The card association (i.e. MasterCard and Visa) also compile a blacklist which is known as the Member Alert to Control High-Risk (MATCH) list or formerly as the Terminated Merchant File (TMF). However, instead of listing deceitful buyers; they keep a registry of those merchants who have infringed the card associations’ rules. The main causes of this type of blacklisting are the following: fraud, money laundering, insolvency, factoring (the selling of invoices by a business owner to a third party at a discount), dealing with a disproportionate number of chargeback cases and closing an account with a negative balance.
In other words, the MATCH list is used to categorize those merchants who had their accounts terminated because of incurring in one of the previously mentioned causes. It is important to point out that the decision on who is to be added to the MATCH list is done in full discretion by the acquiring (processing) banks and not by the card association. Furthermore, the acquiring bank has such a decisive role into the process that once it has added a merchant to the list, it is the only one who can remove it from it. Hence, to be removed from the list, the merchant must work in close cooperation with the acquirer.

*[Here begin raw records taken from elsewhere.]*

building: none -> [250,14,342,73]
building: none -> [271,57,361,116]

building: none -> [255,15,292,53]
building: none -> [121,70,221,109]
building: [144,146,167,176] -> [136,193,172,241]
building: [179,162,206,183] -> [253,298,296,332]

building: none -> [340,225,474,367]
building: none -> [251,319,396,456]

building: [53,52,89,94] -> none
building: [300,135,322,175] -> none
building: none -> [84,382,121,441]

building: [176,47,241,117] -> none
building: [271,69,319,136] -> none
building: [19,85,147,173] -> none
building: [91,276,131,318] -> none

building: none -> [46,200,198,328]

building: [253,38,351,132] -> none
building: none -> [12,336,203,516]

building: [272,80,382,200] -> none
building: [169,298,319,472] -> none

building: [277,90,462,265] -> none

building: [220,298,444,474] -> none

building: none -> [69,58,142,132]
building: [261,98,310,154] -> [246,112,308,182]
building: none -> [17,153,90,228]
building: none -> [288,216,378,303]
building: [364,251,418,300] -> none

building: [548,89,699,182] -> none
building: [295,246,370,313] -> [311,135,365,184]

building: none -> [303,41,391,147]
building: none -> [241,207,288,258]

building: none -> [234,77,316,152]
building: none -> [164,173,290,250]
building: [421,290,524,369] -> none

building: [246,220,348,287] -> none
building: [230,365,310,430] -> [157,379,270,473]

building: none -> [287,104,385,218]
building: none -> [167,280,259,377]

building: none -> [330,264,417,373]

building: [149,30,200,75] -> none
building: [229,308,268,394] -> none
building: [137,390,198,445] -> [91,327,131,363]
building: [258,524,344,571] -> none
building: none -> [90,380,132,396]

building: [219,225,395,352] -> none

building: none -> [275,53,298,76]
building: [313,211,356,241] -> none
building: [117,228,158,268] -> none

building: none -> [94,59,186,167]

This fraud prevention tool is also vastly used by the acquirers to check if applicants to a merchant account have been subject to termination in the past, and based on that information the application is accepted or rejected. Yet, according to the card association rules, it is not prohibited to take on merchants who are on the list.
One negative aspect of the MATCH list is that MasterCard does not confirm the truthfulness of the information added to the list, so that it leaves all in the hands of the processing banks. In spite of that, in the US, it is obligatory for the issuing banks to be part of the MATCH list system.